Pensionnaires d’écoles coraniques, ils seraient plus de 100 000 forcés de mendier quotidiennement sous peine de brimades physiques ou psychologiques.
De nombreux talibés, ces enfants pensionnaires d’écoles coraniques du Sénégal, restent victimes d’abus sévères et de négligences, ayant entraîné la mort d’une quinzaine d’entre eux ces deux dernières années, a dénoncé mardi 11 juin Human Rights Watch (HRW), en réclamant que le président Macky Sall mette fin à ces « énormes souffrances ».

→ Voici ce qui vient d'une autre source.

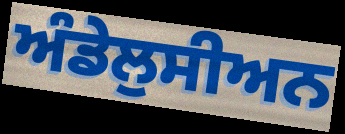
ਅੰਡੇਲੁਸੀਅਨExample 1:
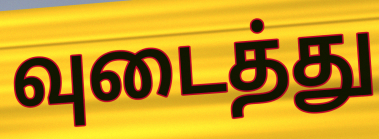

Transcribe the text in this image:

வுடைத்து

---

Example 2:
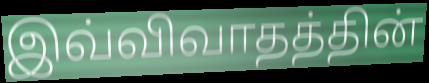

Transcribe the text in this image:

இவ்விவாதத்தின்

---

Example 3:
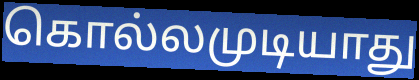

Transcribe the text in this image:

கொல்லமுடியாது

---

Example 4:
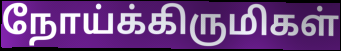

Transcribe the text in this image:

நோய்க்கிருமிகள்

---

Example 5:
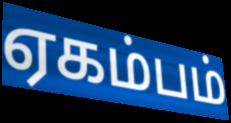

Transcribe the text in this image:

ஏகம்பம்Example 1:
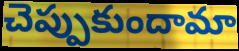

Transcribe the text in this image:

చెప్పుకుందామా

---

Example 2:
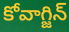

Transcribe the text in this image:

కోవాగ్జిన్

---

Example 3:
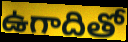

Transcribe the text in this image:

ఉగాదితో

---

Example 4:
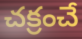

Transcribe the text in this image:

చక్రంచే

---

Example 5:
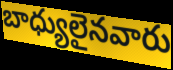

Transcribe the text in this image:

బాధ్యులైనవారు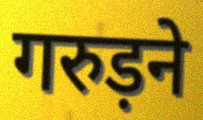
गरुड़ने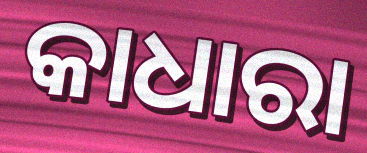
କାଧାରାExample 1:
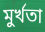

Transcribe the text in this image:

মুর্খতা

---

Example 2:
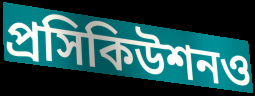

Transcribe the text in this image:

প্রসিকিউশনও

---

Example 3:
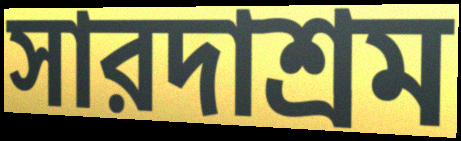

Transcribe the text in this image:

সারদাশ্রম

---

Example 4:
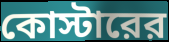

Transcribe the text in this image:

কোস্টারের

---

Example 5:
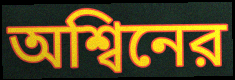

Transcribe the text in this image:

অশ্বিনেরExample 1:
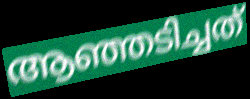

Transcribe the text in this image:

ആഞ്ഞടിച്ചത്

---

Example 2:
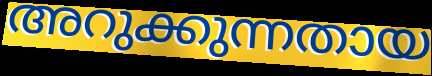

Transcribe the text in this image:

അറുക്കുന്നതായ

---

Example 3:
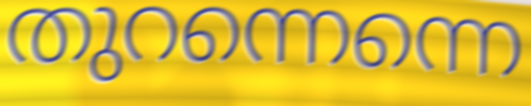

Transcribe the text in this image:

തുറന്നെന്നെ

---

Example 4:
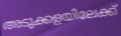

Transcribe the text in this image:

അടുക്കളയിലേക്ക്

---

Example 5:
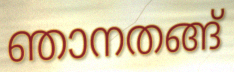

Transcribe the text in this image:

ഞാനതങ്ങ്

« Plus de 100 000 enfants seraient forcés de mendier chaque jour par leur maître coranique pour ramener de l’argent ou de la nourriture, sous peine de brimades physiques ou psychologiques de leur maître, dans ce pays d’Afrique de l’Ouest dominé par l’islam confrérique », indique un rapport publié par l’ONG britannique et la Plate-forme pour la promotion et la protection des droits humains (PPDH), un réseau d’ONG sénégalaises.
Seize enfants talibés sont morts en 2017 et 2018 « des suites de passages à tabac, d’actes de négligence ou d’une mise en danger par certains maîtres coraniques dans leurs écoles, appelées “daaras” », indique ce rapport de 81 pages, fruit de 150 interviews, dont celles de 88 talibés ou anciens talibés, de 23 maîtres coraniques et de travailleurs sociaux, experts et responsables gouvernementaux.
« Enchaînés, séquestrés »
Il fait également état d’abus perpétrés à l’encontre de ces enfants « dans 8 des 14 régions du Sénégal, dont 61 cas de passages à tabac ou d’abus physiques, 15 cas de viols, tentatives de viols ou abus sexuels, 14 cas d’enfants séquestrés, attachés ou enchaînés dans des daaras, et un recours généralisé à la mendicité forcée ».

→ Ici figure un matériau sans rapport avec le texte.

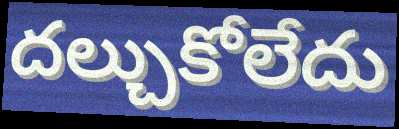
దల్చుకోలేదుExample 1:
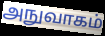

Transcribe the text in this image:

அநுவாகம்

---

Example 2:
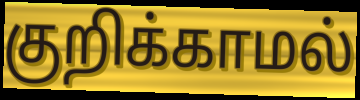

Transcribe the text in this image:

குறிக்காமல்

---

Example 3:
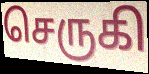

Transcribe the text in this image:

செருகி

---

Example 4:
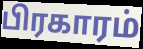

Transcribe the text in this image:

பிரகாரம்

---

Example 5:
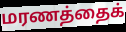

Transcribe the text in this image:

மரணத்தைக்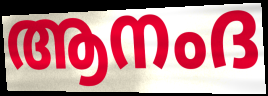
ആനംദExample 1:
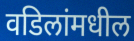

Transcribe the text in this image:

वडिलांमधील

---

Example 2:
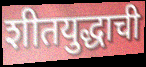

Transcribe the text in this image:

शीतयुद्धाची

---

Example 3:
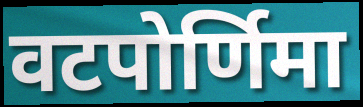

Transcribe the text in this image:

वटपोर्णिमा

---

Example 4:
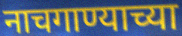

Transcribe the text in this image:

नाचगाण्याच्या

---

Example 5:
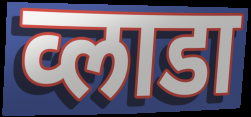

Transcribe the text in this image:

व्लाडा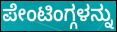
ಪೇಂಟಿಂಗ್ಗಳನ್ನು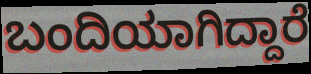
ಬಂದಿಯಾಗಿದ್ದಾರೆ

« Je n’aimais pas le daara parce qu’on nous frappait tout le temps, si on ne mémorisait pas les versets du Coran ou si on ne rapportait pas d’argent », a déclaré un talibé de 9 ans, cité dans le rapport. « Si on essayait de s’enfuir, le marabout nous entravait les jambes avec une chaîne », a expliqué un autre, âgé de 13 ans. Des enfants ont signalé avoir été « attachés, enchaînés ou séquestrés dans des daaras, dans des salles comparables à des cellules, parfois pendant des semaines voire des mois, en guise de punition », selon Human Rights Watch et la PPDH.

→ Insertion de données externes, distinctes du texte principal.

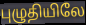
புழுதியிலே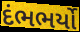
દંભભર્યોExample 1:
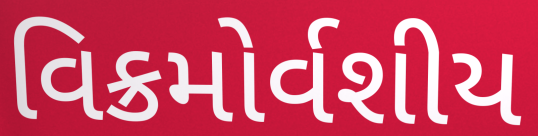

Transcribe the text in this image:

વિક્રમોર્વશીય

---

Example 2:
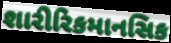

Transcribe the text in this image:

શારીરિકમાનસિક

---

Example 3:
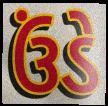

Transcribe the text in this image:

ઉંડે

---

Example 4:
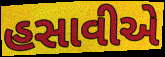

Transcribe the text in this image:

હસાવીએ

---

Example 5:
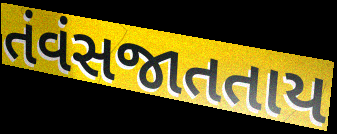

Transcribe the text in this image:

તંવંસજાતતાય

Réélu en février, le président Macky Sall peut avoir un « impact durable sur la vie de milliers d’enfants », a estimé Mamadou Wane, coordinateur de la PPDH, en réclamant des mesures d’urgence. Alors que les autorités sénégalaises ont lancé en 2016 des opérations de « retrait » des enfants de la rue, au succès limité, et qu’elles « se disent engagées à protéger les enfants et à éliminer la mendicité forcée, pourquoi un si grand nombre de daaras dangereux ou caractérisés par l’exploitation ou d’autres abus continuent-ils d’opérer ? », a interpellé la directrice adjointe de la division Afrique de HRW, Corinne Dufka.